Immersive audio is on the rise thanks to tech developments and creative minds

Jamie Gosney, creative director at Sonosphere, talks to Tim Kridel about immersive audio trends and how technology developments on both the consumer and pro sides are driving the industry forward.

TK: What are some new/recent/emerging marketplace trends in spatial/immersive audio? For example, spatial audio is becoming more common in home theatres. Consumer experiences often set expectations for what’s possible and preferable outside the home. So is there increasing demand for spatial/immersive audio in places such as office meeting rooms, classrooms, concert venues, theme parks and attractions? The metaverse also seems to be driving interest in spatial audio.

JG: Yes, we believe there is an increase in demand for spatial audio. With Apple and Amazon delivering immersive audio on music streaming platforms, the public becoming more aware of its existence is starting to drive demand in other areas.

People have associated immersive events with the visual perspective for many years, but it’s only now they’re starting to recognise the relevance that immersive audio plays in creating the emotional connection.

We’re seeing a particular trend for spatial audio in immersive art exhibitions. For example, we recently delivered a Dolby Atmos system for Leonardo da Vinci: Genius Immersive Experience in Berlin. Aptly described as ‘Edutainment’ visitors explore Leonardo’s inventions and ideas via state-of-the-art technology, with specially composed music from DJ Sasha which we transformed into a captivating 360-degree soundscape.

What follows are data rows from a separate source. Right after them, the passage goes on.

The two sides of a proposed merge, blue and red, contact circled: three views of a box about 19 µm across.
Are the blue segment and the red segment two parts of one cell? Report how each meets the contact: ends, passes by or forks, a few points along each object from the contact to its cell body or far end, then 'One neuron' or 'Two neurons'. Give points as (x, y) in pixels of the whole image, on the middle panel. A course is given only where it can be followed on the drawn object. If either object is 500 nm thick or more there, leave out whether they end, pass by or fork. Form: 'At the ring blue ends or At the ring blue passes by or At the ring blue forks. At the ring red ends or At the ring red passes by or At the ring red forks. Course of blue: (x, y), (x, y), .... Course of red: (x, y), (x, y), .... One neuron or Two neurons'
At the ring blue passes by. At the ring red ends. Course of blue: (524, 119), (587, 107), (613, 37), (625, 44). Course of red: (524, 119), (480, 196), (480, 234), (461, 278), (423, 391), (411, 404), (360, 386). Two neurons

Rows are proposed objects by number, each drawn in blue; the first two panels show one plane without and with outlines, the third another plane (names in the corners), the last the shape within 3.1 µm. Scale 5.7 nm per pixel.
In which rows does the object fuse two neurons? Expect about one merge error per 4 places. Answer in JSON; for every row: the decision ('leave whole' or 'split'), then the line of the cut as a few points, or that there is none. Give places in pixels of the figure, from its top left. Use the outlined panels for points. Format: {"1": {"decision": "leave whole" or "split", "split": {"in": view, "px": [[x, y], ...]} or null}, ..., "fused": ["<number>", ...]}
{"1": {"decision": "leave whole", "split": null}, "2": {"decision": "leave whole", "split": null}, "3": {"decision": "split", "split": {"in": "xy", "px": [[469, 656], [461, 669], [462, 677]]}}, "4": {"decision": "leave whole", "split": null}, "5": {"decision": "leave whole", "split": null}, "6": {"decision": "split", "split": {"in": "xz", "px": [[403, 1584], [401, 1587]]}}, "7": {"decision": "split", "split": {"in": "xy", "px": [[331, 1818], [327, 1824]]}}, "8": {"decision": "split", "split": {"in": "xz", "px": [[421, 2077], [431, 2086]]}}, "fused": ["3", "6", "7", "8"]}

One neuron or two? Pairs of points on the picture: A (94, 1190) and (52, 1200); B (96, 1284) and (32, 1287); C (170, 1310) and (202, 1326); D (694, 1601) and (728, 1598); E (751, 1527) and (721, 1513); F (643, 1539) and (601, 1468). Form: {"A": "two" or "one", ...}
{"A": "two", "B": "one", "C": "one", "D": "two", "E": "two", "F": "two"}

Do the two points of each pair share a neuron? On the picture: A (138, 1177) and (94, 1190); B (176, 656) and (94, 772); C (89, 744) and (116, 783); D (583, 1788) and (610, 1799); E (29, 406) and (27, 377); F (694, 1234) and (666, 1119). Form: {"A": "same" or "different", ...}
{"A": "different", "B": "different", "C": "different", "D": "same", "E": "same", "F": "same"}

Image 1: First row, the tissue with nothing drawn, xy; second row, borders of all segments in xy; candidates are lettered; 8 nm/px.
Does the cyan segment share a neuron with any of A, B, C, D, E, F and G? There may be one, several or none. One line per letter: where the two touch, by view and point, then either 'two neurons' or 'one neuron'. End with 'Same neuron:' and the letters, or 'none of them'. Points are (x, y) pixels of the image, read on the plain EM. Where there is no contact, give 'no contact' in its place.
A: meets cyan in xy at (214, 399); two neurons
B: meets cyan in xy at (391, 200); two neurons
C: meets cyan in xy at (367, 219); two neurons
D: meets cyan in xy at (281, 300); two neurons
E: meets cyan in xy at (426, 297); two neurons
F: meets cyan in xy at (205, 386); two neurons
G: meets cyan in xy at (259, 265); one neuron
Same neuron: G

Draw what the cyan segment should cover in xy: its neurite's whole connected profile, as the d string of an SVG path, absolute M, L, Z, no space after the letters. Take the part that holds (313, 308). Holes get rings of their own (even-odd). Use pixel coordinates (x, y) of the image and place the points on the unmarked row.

Another trend, as more albums are mixed in Dolby Atmos, is that album launches are starting to follow suit. For example, for Ed Sheeran’s “=” album launch we took tracks from the album that was already mixed in Dolby Atmos and re rendered them in the studio to work on a PA system at the launch event. We created a meadow soundscape that was an underscore to the album’s creative content and the design of the set, which included wildflowers, grasses, etc, and projection of butterflies.

TK: Are there any trends on the technology side? For example, are there any capabilities and features that vendors are increasingly adding to their spatial/immersive products? If so, why those? What challenges or needs do they address?

JG: For years, people have experimented in immersive audio, but technology wasn’t available to accurately produce spatial (object based) audio. However, with digital mixing consoles and digital processing generally, the technology has caught up with people’s visions. Companies like Dolby Atmos are working at a very fast pace – Dolby Atmos for music only came out in 2018, but there are an increasing number of Dolby Atmos enabled devices hitting the market that will continue to drive consumer awareness and demand.

Modern DSP devices address the complexities of placing objects in a 3D space, as opposed to it just coming out of individual loudspeakers. It is phase and time alignment from these devices that allows the human brain to believe that an object is in a 3D space, as opposed to coming out a number of loudspeakers. Whilst beam steering has been around for almost 30 years, it’s now being fine tuned into products that are useable for a wider range of applications.

Technologies like 5G will also help with live streaming and live mixing in spatial audio, as the speed of 5G gives you much more scope in terms of transporting and controlling audio in a live situation.

TK: Are there any barriers to adoption? If so, what are they, and how might they be overcome?

JG: Traditionally, and frustratingly, audio is still the last thing to be considered in a project. This inevitably brings compromise with it, as audio products tend to have to physically fit in around the visual, rather than being considered at project conception stage, when better choices can be made to achieve good results. Cost is also a barrier, because there isn’t enough understanding of the value that audio in general, but particularly spatial audio, brings to a project. Audio is what creates emotional connection but, because you can’t see it, it’s the most overlooked discipline in the creative process. 

TK: What do AV integrators and consultants need to know about working with spatial/immersive audio if it’s a new area for them? Any tips or best practices for creating a system that wows the client? Any pitfalls to avoid? 

JG: Immersive audio is a highly specialised field and bringing in the right people at the beginning of a project is vital. As there’s more demand for spatial audio in live venues, it’s important that venues consider installing bespoke systems. Not only will this deliver a far superior result because the system can be properly tuned and aligned to the venue, but it also has the advantage of playing into the green agenda by stopping the need for tonnes of equipment to be transported from venue to venue.

A key tip for best practice is to involve the right people in the content creation process, as well as for the physical system design.

And it’s really important to remember that just because a company says they can deliver a spatial audio system, it doesn’t mean they can do it well. Make sure you employ the right people. Your team is your most important asset, and a specialised solution needs a specialist to implement it.